Petersen agrees there are certainly more opportunities for distracted driving than ever before, even if it's not immediately evident for investigating officers.

“One of the things that's difficult to determine is if people were using cell phones,” he said. “They often don't admit to it.”

Petersen said it can be easy to forget that driving is a divided-attention task, and just one extra distraction can throw everything off course.

“Even in perfect conditions, it requires you to focus on many things at the same point,” he said. “There's a tipping point that can be reached very quickly when things start to go poorly.”

 

Weather woes

Yes, the area received a snow dusting in October. But this weekend, with a few inches of snow forecast all around, promises to test people's winter driving mettle, as snow and ice can amplify accident causes.

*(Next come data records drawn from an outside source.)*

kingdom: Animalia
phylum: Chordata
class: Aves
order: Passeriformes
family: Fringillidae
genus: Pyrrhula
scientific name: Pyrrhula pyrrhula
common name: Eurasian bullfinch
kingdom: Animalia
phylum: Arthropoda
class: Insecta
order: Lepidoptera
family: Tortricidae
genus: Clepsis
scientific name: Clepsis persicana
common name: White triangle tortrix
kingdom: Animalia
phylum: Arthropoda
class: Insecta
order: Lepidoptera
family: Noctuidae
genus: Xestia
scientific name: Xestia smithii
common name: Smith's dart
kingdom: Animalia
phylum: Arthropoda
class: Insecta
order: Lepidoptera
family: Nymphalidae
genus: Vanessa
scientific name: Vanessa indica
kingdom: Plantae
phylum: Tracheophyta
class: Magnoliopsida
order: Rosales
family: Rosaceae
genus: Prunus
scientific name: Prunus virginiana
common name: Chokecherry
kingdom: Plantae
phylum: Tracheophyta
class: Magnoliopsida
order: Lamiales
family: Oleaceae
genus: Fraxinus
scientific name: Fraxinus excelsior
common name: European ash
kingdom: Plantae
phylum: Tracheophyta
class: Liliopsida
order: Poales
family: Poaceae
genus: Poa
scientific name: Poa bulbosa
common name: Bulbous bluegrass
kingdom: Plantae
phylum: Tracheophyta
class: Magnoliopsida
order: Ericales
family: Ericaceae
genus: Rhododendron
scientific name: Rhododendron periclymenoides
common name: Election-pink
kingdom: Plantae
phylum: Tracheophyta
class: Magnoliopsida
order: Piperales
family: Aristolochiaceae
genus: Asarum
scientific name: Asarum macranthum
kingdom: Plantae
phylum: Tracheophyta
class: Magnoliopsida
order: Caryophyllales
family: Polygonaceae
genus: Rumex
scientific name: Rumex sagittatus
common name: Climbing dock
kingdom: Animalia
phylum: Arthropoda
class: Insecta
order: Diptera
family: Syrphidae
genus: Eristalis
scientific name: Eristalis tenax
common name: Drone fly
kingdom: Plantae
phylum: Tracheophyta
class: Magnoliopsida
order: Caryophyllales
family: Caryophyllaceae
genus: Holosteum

“After the first snow we get, or the first icy roads, people might take it for granted how much time they have,” Hofstetter said. “The first one kind of gives them a reality check.”

Petersen said he doesn't usually see more vehicular accidents in wintry weather.

“Routinely people will pay more attention as conditions deteriorate,” he said.

Hofstetter said people also might not appreciate the hazard a simple summer rain.

“Even in the summertime, when it's 90 degrees, you've got the oils on the roads,” he said, “and even a light mist can make it just as slick.”